Libye: Les secouristes en première ligne

communiqué de presse

Pendant un conflit armé, les personnels de santé les plus exposés sont les secouristes alors qu'ils prodiguent des premiers soins vitaux aux blessés sur les lignes de front et se chargent de les évacuer en lieu sûr.

Adem Salem Shnaisheh est responsable des interventions d'urgence du Croissant-Rouge libyen à Misrata. Six mois après la fin du conflit en Libye, il revient sur les épisodes éprouvants qu'il a vécus en tant que volontaire pendant les combats.

Le droit international ignoré

« Au plus fort du conflit, on travaillait nuit et jour sur les lignes de front pour évacuer les blessés, quel que soit leur camp. Pourtant, on avait l'impression de ne bénéficier d'aucune protection », explique Adem.

Bien que son ambulance ait essuyé des tirs à deux reprises, il a survécu, n'ayant été touché « que » par un éclat d'obus à la tête. Pendant les huit mois qu'ont duré les combats, il a vu 35 de ses collègues se faire blesser pendant leur service.

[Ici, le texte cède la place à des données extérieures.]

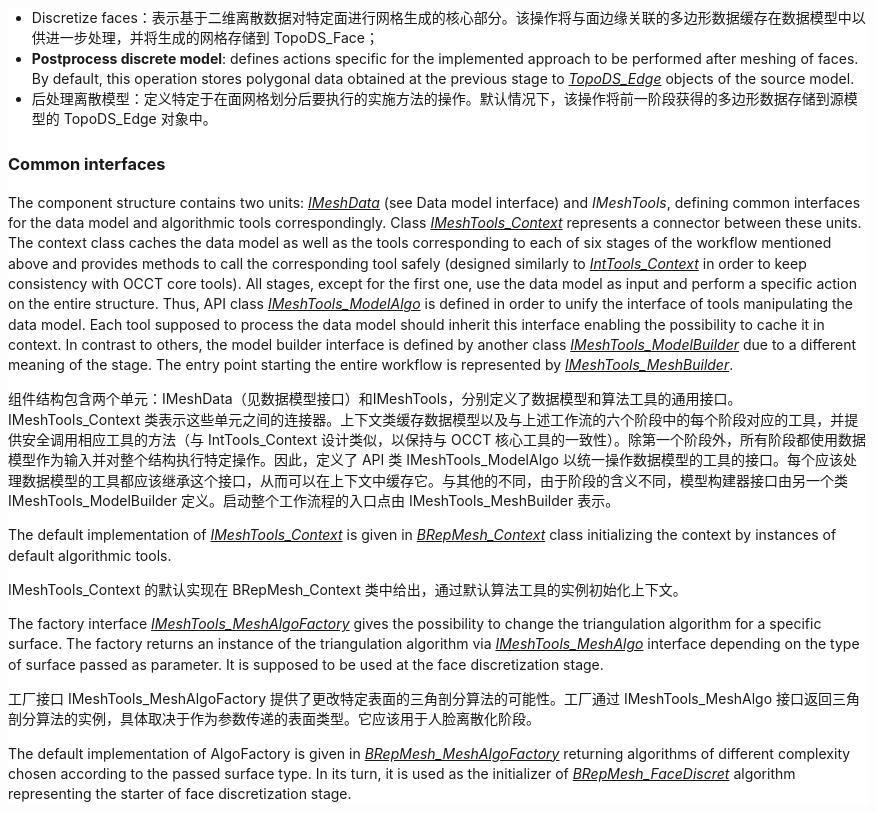- Discretize faces：表示基于二维离散数据对特定面进行网格生成的核心部分。该操作将与面边缘关联的多边形数据缓存在数据模型中以供进一步处理，并将生成的网格存储到 TopoDS_Face；
- **Postprocess discrete model**: defines actions specific for the implemented approach to be performed after meshing of faces. By default, this operation stores polygonal data obtained at the previous stage to *[TopoDS_Edge](https://dev.opencascade.org/doc/refman/html/class_topo_d_s___edge.html)* objects of the source model.
- 后处理离散模型：定义特定于在面网格划分后要执行的实施方法的操作。默认情况下，该操作将前一阶段获得的多边形数据存储到源模型的 TopoDS_Edge 对象中。

### Common interfaces

The component structure contains two units: *[IMeshData](https://dev.opencascade.org/doc/refman/html/namespace_i_mesh_data.html)* (see Data model interface) and *IMeshTools*, defining common interfaces for the data model and algorithmic tools correspondingly. Class *[IMeshTools_Context](https://dev.opencascade.org/doc/refman/html/class_i_mesh_tools___context.html)* represents a connector between these units. The context class caches the data model as well as the tools corresponding to each of six stages of the workflow mentioned above and provides methods to call the corresponding tool safely (designed similarly to *[IntTools_Context](https://dev.opencascade.org/doc/refman/html/class_int_tools___context.html)* in order to keep consistency with OCCT core tools). All stages, except for the first one, use the data model as input and perform a specific action on the entire structure. Thus, API class *[IMeshTools_ModelAlgo](https://dev.opencascade.org/doc/refman/html/class_i_mesh_tools___model_algo.html)* is defined in order to unify the interface of tools manipulating the data model. Each tool supposed to process the data model should inherit this interface enabling the possibility to cache it in context. In contrast to others, the model builder interface is defined by another class *[IMeshTools_ModelBuilder](https://dev.opencascade.org/doc/refman/html/class_i_mesh_tools___model_builder.html)* due to a different meaning of the stage. The entry point starting the entire workflow is represented by *[IMeshTools_MeshBuilder](https://dev.opencascade.org/doc/refman/html/class_i_mesh_tools___mesh_builder.html)*.

组件结构包含两个单元：IMeshData（见数据模型接口）和IMeshTools，分别定义了数据模型和算法工具的通用接口。 IMeshTools_Context 类表示这些单元之间的连接器。上下文类缓存数据模型以及与上述工作流的六个阶段中的每个阶段对应的工具，并提供安全调用相应工具的方法（与 IntTools_Context 设计类似，以保持与 OCCT 核心工具的一致性）。除第一个阶段外，所有阶段都使用数据模型作为输入并对整个结构执行特定操作。因此，定义了 API 类 IMeshTools_ModelAlgo 以统一操作数据模型的工具的接口。每个应该处理数据模型的工具都应该继承这个接口，从而可以在上下文中缓存它。与其他的不同，由于阶段的含义不同，模型构建器接口由另一个类 IMeshTools_ModelBuilder 定义。启动整个工作流程的入口点由 IMeshTools_MeshBuilder 表示。

The default implementation of *[IMeshTools_Context](https://dev.opencascade.org/doc/refman/html/class_i_mesh_tools___context.html)* is given in *[BRepMesh_Context](https://dev.opencascade.org/doc/refman/html/class_b_rep_mesh___context.html)* class initializing the context by instances of default algorithmic tools.

IMeshTools_Context 的默认实现在 BRepMesh_Context 类中给出，通过默认算法工具的实例初始化上下文。

The factory interface *[IMeshTools_MeshAlgoFactory](https://dev.opencascade.org/doc/refman/html/class_i_mesh_tools___mesh_algo_factory.html)* gives the possibility to change the triangulation algorithm for a specific surface. The factory returns an instance of the triangulation algorithm via *[IMeshTools_MeshAlgo](https://dev.opencascade.org/doc/refman/html/class_i_mesh_tools___mesh_algo.html)* interface depending on the type of surface passed as parameter. It is supposed to be used at the face discretization stage.

工厂接口 IMeshTools_MeshAlgoFactory 提供了更改特定表面的三角剖分算法的可能性。工厂通过 IMeshTools_MeshAlgo 接口返回三角剖分算法的实例，具体取决于作为参数传递的表面类型。它应该用于人脸离散化阶段。

The default implementation of AlgoFactory is given in *[BRepMesh_MeshAlgoFactory](https://dev.opencascade.org/doc/refman/html/class_b_rep_mesh___mesh_algo_factory.html)* returning algorithms of different complexity chosen according to the passed surface type. In its turn, it is used as the initializer of *[BRepMesh_FaceDiscret](https://dev.opencascade.org/doc/refman/html/class_b_rep_mesh___face_discret.html)* algorithm representing the starter of face discretization stage.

Plusieurs volontaires du Croissant-Rouge libyen travaillant de l'autre côté de la ligne de front ont eux aussi été touchés par des balles ou des fragments d'obus.

Au moins sept agents de santé ont péri en essayant de sauver des vies. Il y avait parmi eux des volontaires du Croissant-Rouge libyen.

« En temps de guerre, les règles du droit international qui protègent le personnel de santé et les structures médicales sont rarement respectées, et les combattants ne reculent devant rien pour atteindre leurs objectifs.

Nous avions l'impression qu'aucune distinction n'était faite entre les porteurs d'armes et les personnels de santé. Les attaques n'épargnaient rien ni personne. »

Des ambulances prises sous les tirs

Mohsen Ibrahim est ambulancier volontaire pour le Croissant-Rouge libyen. « J'ai dû remplacer trois fois le pare-brise de l'ambulance pendant le conflit », raconte-t-il. Par suite d'un impact de balle, Mohsen a été blessé à l'oeil gauche par un éclat de verre.

Les trois autres membres de son équipe ont eux aussi été blessés dans l'accident. « Nous jouions un rôle vital pour les blessés, qui se sont donc retrouvés doublement victimes lorsqu'on nous a tiré dessus », conclut Mohsen.

Rien qu'à Misrata, sept ambulances du Croissant-Rouge libyen ont été complètement détruites par des tirs de roquette. De nombreuses autres sont encore criblées d'impacts de balles.

Des lignes de front à la salle de conférence

Désireux de rendre hommage à ses collègues décédés et de faire connaîetre son expérience en première ligne, Adem a participé à une conférence organisée par la délégation du CICR à Dakar (Sénégal) en avril 2012.

Cette conférence s'est tenue dans le cadre d'une campagne quadriennale visant à mieux faire connaîetre les risques et les dangers qui entravent la fourniture sûre et efficace des soins de santé dans les conflits armés et autres situations de violence.

Après Dakar, d'autres conférences suivront dans le monde entier, l'objectif étant de de trouver des solutions au problème des soins de santé en danger.